26 Jun, 2002 By: Joan Villa

SAN ANTONIO – Video prices studios charged Blockbuster under revenue-sharing deals were significantly less than prices charged to distributors selling to independent retailers, a Stanford University economist appearing for retail plaintiffs testified today in an antitrust case in U.S. District court.

In testimony often peppered with defense objections, Prof. James Sweeney said he concluded from studying studio agreements that Blockbuster's average movie acquisition costs were about 12 percent less overall than pricing terms offered through wholesalers.

"That's big," he said. "It could make the difference between viability and bankruptcy" for independents.

Sweeney attributed the price difference to a "set of decisions" studios made to withhold competitive revenue-sharing terms from independents, rather than market conditions. Such "parallel activity" on the part of all studios, acting against individual self-interest but benefiting the group as a whole, is what economists look for in collusive behavior or conspiracy, he explained.

"The parallel activity was a failure to provide contracts to independents through distribution or any other means that would allow them to have a cost of goods nearly equivalent to Blockbuster," Sweeney said.

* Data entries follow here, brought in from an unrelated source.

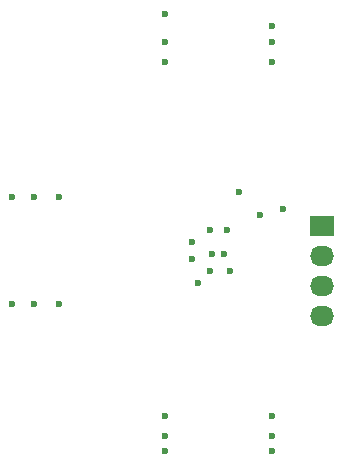
<source format=gbl>
G04 #@! TF.FileFunction,Copper,L4,Bot,Signal*
%FSLAX46Y46*%
G04 Gerber Fmt 4.6, Leading zero omitted, Abs format (unit mm)*
G04 Created by KiCad (PCBNEW 4.0.2-stable) date Fri Jun 24 00:37:15 2016*
%MOMM*%
G01*
G04 APERTURE LIST*
%ADD10C,0.100000*%
%ADD11R,2.032000X1.727200*%
%ADD12O,2.032000X1.727200*%
%ADD13C,0.600000*%
G04 APERTURE END LIST*
D10*
D11*
X157250000Y-102920000D03*
D12*
X157250000Y-105460000D03*
X157250000Y-108000000D03*
X157250000Y-110540000D03*
D13*
X153000000Y-89000000D03*
X153000000Y-86000000D03*
X144000000Y-85000000D03*
X144000000Y-89000000D03*
X135000000Y-100480000D03*
X131000000Y-100480000D03*
X131000000Y-109520000D03*
X135000000Y-109520000D03*
X153000000Y-122000000D03*
X153020000Y-119000000D03*
X143980000Y-122000000D03*
X143980000Y-119000000D03*
X153020000Y-120675000D03*
X143980000Y-120675000D03*
X132925000Y-109520000D03*
X132925000Y-100480000D03*
X144000000Y-87300000D03*
X153040000Y-87300000D03*
X147750000Y-106750000D03*
X149457120Y-106750000D03*
X149250000Y-103278600D03*
X147750000Y-103250000D03*
X146250000Y-105750000D03*
X146250000Y-104250000D03*
X149001053Y-105249077D03*
X147998947Y-105249077D03*
X150250000Y-100000000D03*
X146750000Y-107750000D03*
X154000000Y-101500000D03*
X152000000Y-102000000D03*
M02*

</source>
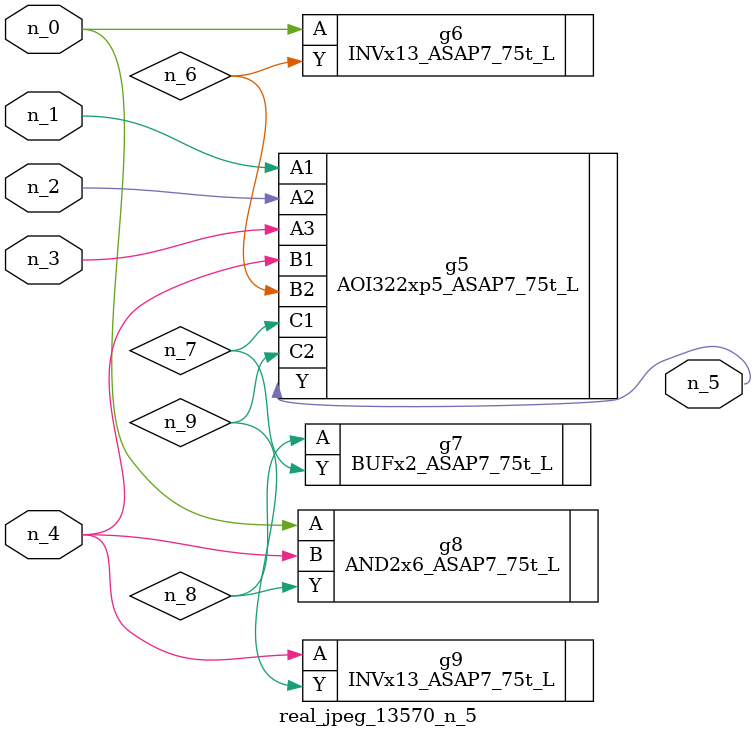
<source format=v>
module real_jpeg_13570_n_5 (n_4, n_0, n_1, n_2, n_3, n_5);

input n_4;
input n_0;
input n_1;
input n_2;
input n_3;

output n_5;

wire n_8;
wire n_6;
wire n_7;
wire n_9;

INVx13_ASAP7_75t_L g6 ( 
.A(n_0),
.Y(n_6)
);

AND2x6_ASAP7_75t_L g8 ( 
.A(n_0),
.B(n_4),
.Y(n_8)
);

AOI322xp5_ASAP7_75t_L g5 ( 
.A1(n_1),
.A2(n_2),
.A3(n_3),
.B1(n_4),
.B2(n_6),
.C1(n_7),
.C2(n_9),
.Y(n_5)
);

INVx13_ASAP7_75t_L g9 ( 
.A(n_4),
.Y(n_9)
);

BUFx2_ASAP7_75t_L g7 ( 
.A(n_8),
.Y(n_7)
);


endmodule
</source>
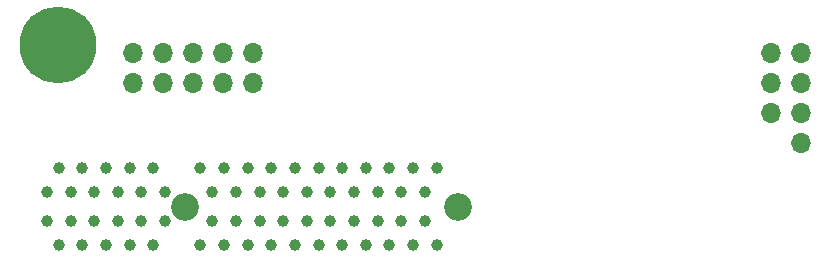
<source format=gbr>
%TF.GenerationSoftware,KiCad,Pcbnew,(5.1.10)-1*%
%TF.CreationDate,2021-08-10T10:59:40+01:00*%
%TF.ProjectId,t9120mezz,74393132-306d-4657-9a7a-2e6b69636164,rev?*%
%TF.SameCoordinates,Original*%
%TF.FileFunction,Soldermask,Top*%
%TF.FilePolarity,Negative*%
%FSLAX46Y46*%
G04 Gerber Fmt 4.6, Leading zero omitted, Abs format (unit mm)*
G04 Created by KiCad (PCBNEW (5.1.10)-1) date 2021-08-10 10:59:40*
%MOMM*%
%LPD*%
G01*
G04 APERTURE LIST*
%ADD10C,1.000000*%
%ADD11C,2.350000*%
%ADD12O,1.700000X1.700000*%
%ADD13C,6.500000*%
G04 APERTURE END LIST*
D10*
%TO.C,J1*%
X89150000Y-108050000D03*
D11*
X104950000Y-111300000D03*
D10*
X103150000Y-108050000D03*
X103150000Y-114550000D03*
X102150000Y-110050000D03*
X102150000Y-112550000D03*
X101150000Y-108050000D03*
X101150000Y-114550000D03*
X100150000Y-110050000D03*
X100150000Y-112550000D03*
X99150000Y-108050000D03*
X99150000Y-114550000D03*
X98150000Y-110050000D03*
X98150000Y-112550000D03*
X97150000Y-108050000D03*
X97150000Y-114550000D03*
X96150000Y-110050000D03*
X96150000Y-112550000D03*
X95150000Y-108050000D03*
X95150000Y-114550000D03*
X94150000Y-110050000D03*
X94150000Y-112550000D03*
X93150000Y-108050000D03*
X93150000Y-114550000D03*
X92150000Y-110050000D03*
X92150000Y-112550000D03*
X91150000Y-108050000D03*
X91150000Y-114550000D03*
X90150000Y-110050000D03*
X90150000Y-112550000D03*
X89150000Y-114550000D03*
X88150000Y-110050000D03*
X88150000Y-112550000D03*
X87150000Y-108050000D03*
X87150000Y-114550000D03*
X86150000Y-110050000D03*
X86150000Y-112550000D03*
X85150000Y-108050000D03*
X85150000Y-114550000D03*
X84150000Y-110050000D03*
X84150000Y-112550000D03*
X83150000Y-108050000D03*
X83150000Y-114550000D03*
D11*
X81800000Y-111300000D03*
D10*
X80150000Y-112550000D03*
X79150000Y-114550000D03*
X78150000Y-112550000D03*
X77150000Y-114550000D03*
X76150000Y-112550000D03*
X75150000Y-114550000D03*
X74150000Y-112550000D03*
X73150000Y-114550000D03*
X72150000Y-112550000D03*
X71150000Y-114550000D03*
X70150000Y-112550000D03*
X80150000Y-110050000D03*
X79150000Y-108050000D03*
X78150000Y-110050000D03*
X77150000Y-108050000D03*
X76150000Y-110050000D03*
X75150000Y-108050000D03*
X74150000Y-110050000D03*
X73150000Y-108050000D03*
X72150000Y-110050000D03*
X71150000Y-108050000D03*
X70150000Y-110050000D03*
%TD*%
D12*
%TO.C,J4*%
X131450000Y-98300000D03*
X133990000Y-98300000D03*
X131450000Y-100840000D03*
X133990000Y-100840000D03*
X131450000Y-103380000D03*
X133990000Y-103380000D03*
X133990000Y-105920000D03*
%TD*%
%TO.C,J3*%
X87610000Y-98300000D03*
X87610000Y-100840000D03*
X85070000Y-98300000D03*
X85070000Y-100840000D03*
X82530000Y-98300000D03*
X82530000Y-100840000D03*
X79990000Y-98300000D03*
X79990000Y-100840000D03*
X77450000Y-98300000D03*
X77450000Y-100840000D03*
%TD*%
D13*
%TO.C,REF\u002A\u002A*%
X71100000Y-97600000D03*
%TD*%
M02*

</source>
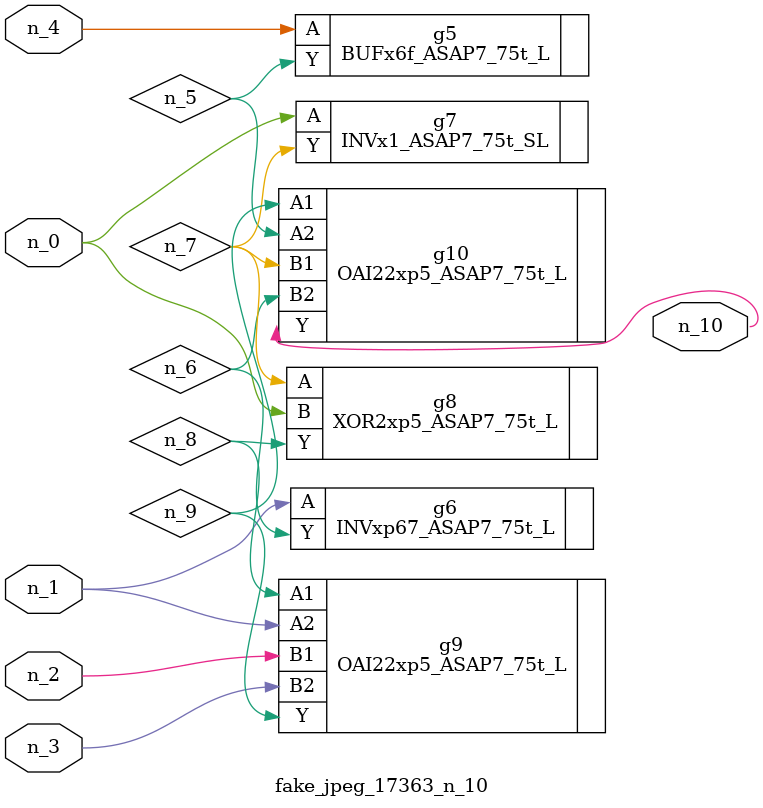
<source format=v>
module fake_jpeg_17363_n_10 (n_3, n_2, n_1, n_0, n_4, n_10);

input n_3;
input n_2;
input n_1;
input n_0;
input n_4;

output n_10;

wire n_8;
wire n_9;
wire n_6;
wire n_5;
wire n_7;

BUFx6f_ASAP7_75t_L g5 ( 
.A(n_4),
.Y(n_5)
);

INVxp67_ASAP7_75t_L g6 ( 
.A(n_1),
.Y(n_6)
);

INVx1_ASAP7_75t_SL g7 ( 
.A(n_0),
.Y(n_7)
);

XOR2xp5_ASAP7_75t_L g8 ( 
.A(n_7),
.B(n_0),
.Y(n_8)
);

OAI22xp5_ASAP7_75t_L g9 ( 
.A1(n_8),
.A2(n_1),
.B1(n_2),
.B2(n_3),
.Y(n_9)
);

OAI22xp5_ASAP7_75t_L g10 ( 
.A1(n_9),
.A2(n_5),
.B1(n_7),
.B2(n_6),
.Y(n_10)
);


endmodule
</source>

Pricing contracts often contained "subtle but very important differences" in terms between what a retailer might pay through revenue-sharing distributor Rentrak and what Blockbuster paid in output agreements with studios beginning in 1997, he said.

"The terms were different, the revenue split was different and that's why I conclude these were very different," he emphasized. "They're not the same deal."

For example, Rentrak required a minimum transaction fee of $1.20 to $1.40 per rental from independent retailers, while Blockbuster's transaction fees were applied to average purchases for a given title, he said. This meant that independents who offered free rental coupons or specials such as "rent two, get one free" would still be required to pay transaction revenue to Rentrak on the free rentals, while Blockbuster's fee would not include such offers, he testified.

Early in his cross-examination, defense attorney Lee Godfrey disputed many of Sweeney's findings and argued that Blockbuster's deals through Warner Home Video and MGM Home Entertainment actually produced higher cost of goods for Blockbuster than for wholesalers.

Godfrey also questioned that Sweeney's analysis looked at the overall market rather than the specific market areas, purchases or prices paid by the three individual plaintiffs in the case: John Merchant of 49'er Video in Sacramento, Ron Cleveland of Lonestar Video in San Antonio and David Stevenson of The Big Picture Video in Syracuse, N.Y.

After unexpectedly paring down their witness list, plaintiffs expect to conclude their case today after calling their final witness, Blockbuster CEO John Antioco. Cut from the list of scheduled witnesses was Ben Feingold, president of Columbia TriStar Home Entertainment, and taped depositions from Blockbuster executive Dean Wilson and distributor Ron Eisenberg of ETD.